Who is right? Well, that depends on your epistemology. So far, the nomothetic models have more experimental evidence to support them, and they are undeniably effective. To be fair, they have had more time to collect evidence, so in time things may go either way. And to be extra-fair, real post-modern idiographs can reject experimental evidence on philosophical grounds; experiments are so modern, so medical-model. What value system produced your research questions, anyway? That’s funny thing number two.

Funny thing number three is that, as Ken Wilber says, everyone may be right. Perhaps problems happen at every level of complexity, from our bodies to our minds to our families to our larger social systems, and nomothetic models just specialize in the family level, while idiographic models specialize in cultures. It’s a neat idea, possibly too neat, and difficult to tease out. I’ve written a little about it here.

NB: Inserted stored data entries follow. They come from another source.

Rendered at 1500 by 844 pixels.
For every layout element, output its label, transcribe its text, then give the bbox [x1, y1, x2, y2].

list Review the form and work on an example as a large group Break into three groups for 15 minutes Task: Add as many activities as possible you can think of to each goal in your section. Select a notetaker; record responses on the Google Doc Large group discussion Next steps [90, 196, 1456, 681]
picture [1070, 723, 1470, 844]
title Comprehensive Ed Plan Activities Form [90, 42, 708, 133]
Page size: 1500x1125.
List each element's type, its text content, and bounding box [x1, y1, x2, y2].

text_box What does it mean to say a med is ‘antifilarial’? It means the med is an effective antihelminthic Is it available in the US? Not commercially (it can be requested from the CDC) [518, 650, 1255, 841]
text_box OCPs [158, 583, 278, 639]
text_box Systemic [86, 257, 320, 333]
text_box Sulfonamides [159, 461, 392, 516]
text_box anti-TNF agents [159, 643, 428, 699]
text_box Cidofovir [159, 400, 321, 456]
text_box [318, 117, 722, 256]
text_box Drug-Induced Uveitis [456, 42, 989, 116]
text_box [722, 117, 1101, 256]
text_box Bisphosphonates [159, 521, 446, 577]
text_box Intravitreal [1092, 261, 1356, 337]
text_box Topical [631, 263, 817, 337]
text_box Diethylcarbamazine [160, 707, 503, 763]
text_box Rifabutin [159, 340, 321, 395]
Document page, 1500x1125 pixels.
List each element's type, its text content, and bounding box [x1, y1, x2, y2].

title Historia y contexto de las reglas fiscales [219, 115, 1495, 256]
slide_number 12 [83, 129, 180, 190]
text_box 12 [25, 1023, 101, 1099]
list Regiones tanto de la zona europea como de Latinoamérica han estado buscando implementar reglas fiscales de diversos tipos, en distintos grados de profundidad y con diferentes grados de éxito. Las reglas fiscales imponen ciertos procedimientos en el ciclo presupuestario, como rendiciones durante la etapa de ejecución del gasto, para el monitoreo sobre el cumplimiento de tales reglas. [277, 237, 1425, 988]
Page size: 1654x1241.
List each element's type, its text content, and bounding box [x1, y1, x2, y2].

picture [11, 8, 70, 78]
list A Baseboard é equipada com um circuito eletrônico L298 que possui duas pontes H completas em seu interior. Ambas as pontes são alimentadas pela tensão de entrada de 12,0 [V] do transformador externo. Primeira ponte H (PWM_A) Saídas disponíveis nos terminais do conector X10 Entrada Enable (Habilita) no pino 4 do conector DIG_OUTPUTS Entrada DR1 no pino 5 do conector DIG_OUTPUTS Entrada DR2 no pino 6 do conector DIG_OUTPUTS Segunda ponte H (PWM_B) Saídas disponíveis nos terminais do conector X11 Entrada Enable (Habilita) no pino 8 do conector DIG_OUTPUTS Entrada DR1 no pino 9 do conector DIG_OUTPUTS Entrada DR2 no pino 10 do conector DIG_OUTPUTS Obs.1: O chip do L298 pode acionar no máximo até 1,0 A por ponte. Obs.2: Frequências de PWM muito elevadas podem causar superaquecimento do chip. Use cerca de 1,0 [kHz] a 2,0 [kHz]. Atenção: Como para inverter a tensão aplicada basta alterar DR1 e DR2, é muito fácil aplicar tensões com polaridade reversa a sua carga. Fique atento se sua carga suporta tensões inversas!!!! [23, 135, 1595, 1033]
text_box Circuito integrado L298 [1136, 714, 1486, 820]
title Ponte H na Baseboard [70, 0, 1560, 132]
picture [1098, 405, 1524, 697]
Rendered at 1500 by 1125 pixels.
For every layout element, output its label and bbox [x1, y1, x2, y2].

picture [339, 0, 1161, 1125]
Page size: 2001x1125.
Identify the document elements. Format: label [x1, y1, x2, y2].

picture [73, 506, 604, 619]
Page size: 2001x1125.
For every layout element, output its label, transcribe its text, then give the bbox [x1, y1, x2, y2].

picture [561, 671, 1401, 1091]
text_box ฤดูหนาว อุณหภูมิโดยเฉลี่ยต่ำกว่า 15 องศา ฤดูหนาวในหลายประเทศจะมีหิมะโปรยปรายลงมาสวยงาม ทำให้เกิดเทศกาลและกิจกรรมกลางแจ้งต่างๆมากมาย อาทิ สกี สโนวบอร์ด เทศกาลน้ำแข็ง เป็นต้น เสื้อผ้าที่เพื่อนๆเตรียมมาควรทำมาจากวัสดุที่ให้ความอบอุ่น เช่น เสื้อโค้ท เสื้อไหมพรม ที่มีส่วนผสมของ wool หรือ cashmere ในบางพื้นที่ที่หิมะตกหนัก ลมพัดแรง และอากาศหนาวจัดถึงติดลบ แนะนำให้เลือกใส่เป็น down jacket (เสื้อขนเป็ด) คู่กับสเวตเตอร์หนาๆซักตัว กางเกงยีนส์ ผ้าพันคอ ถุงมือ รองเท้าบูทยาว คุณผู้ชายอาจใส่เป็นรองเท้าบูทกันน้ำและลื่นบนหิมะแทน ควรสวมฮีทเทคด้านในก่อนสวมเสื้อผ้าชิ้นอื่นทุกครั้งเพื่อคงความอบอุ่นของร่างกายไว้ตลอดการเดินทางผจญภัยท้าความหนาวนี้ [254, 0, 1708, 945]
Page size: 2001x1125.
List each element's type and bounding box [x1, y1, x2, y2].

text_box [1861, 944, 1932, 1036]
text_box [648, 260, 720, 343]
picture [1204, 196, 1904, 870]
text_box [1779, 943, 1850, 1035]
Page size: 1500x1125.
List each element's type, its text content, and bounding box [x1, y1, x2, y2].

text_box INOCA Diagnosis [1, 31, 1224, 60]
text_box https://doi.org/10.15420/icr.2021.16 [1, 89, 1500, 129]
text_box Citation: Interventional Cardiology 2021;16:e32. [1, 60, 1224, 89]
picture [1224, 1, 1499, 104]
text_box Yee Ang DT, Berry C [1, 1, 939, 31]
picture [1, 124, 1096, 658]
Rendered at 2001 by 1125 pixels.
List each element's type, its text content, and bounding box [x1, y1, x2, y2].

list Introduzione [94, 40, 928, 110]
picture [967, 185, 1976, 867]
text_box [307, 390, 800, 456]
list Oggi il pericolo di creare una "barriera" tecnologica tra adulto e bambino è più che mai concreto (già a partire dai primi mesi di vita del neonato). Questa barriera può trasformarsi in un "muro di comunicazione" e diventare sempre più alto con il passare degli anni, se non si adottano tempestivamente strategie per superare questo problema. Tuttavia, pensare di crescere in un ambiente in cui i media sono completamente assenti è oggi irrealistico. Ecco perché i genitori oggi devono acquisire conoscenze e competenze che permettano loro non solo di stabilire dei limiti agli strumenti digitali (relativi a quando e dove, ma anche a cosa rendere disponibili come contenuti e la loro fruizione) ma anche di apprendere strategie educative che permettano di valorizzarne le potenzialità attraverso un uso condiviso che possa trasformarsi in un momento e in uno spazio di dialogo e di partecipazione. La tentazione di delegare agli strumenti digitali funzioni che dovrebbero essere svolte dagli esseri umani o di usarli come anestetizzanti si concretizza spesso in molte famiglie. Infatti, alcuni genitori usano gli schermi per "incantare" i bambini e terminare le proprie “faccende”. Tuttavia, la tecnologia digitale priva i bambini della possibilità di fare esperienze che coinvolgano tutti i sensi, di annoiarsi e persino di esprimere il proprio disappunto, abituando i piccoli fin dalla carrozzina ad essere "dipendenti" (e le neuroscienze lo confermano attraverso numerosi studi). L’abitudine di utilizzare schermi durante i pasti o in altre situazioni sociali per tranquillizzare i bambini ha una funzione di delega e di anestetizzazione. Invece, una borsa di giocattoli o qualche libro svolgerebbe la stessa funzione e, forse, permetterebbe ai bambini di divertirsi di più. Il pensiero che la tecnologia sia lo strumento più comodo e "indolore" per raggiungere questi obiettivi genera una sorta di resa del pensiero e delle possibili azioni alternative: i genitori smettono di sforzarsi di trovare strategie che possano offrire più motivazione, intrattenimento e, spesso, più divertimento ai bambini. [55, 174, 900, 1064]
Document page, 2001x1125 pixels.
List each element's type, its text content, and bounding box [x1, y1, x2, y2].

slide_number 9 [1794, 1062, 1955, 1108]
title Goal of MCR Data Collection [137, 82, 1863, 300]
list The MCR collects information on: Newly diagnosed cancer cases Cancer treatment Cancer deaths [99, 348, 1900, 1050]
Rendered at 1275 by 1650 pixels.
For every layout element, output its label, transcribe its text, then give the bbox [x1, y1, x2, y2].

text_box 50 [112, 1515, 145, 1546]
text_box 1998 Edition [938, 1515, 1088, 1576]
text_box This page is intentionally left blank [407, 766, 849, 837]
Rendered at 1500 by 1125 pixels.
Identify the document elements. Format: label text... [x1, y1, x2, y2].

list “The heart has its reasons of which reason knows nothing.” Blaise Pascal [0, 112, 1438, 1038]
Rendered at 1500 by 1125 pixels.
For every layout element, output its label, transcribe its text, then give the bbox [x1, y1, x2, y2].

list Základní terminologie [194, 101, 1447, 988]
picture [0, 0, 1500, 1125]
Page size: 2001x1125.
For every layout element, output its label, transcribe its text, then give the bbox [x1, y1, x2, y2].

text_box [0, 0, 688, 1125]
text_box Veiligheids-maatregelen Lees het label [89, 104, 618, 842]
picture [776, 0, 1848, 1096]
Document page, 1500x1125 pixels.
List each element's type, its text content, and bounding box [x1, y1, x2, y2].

The fourth funny thing is that the idiographic models, while broadening the scope of consideration in some ways, put the focus back on the individual in therapy. They say that culture is intrinsically dehumanizing, and that dehumanization is what an idiographic therapist talks about, but the other parties in the process are not part of the conversation. If I’m a narrative therapist and you send your depressed son to me, we will talk a lot about that depression. We will externalize it, maybe give it a name like “Mr. Funky,” talk about how Mr. Funky speaks with the voice of oppressive culture, talk about times when your son was able to overcome Mr. Funky’s influence and work on ways of increasing that ability. In the end, if I’m a good therapist, we have probably helped your son, but we’ve also focused on how your son thinks, feels, and behaves, where a nomothetic therapist would have been focusing on the whole family–how do they interact? Do the parents get along? How might this symptom of depression make sense in your son’s immediate system of relationships? Who all has a stake in this behavior and can we get them in the room too? And so on. There is a way that by ostensibly moving the location of pathology out of the family to the larger culture, ideographic models have brought the clinical focus back to individuals, which may seem like regression to the founders of family therapy.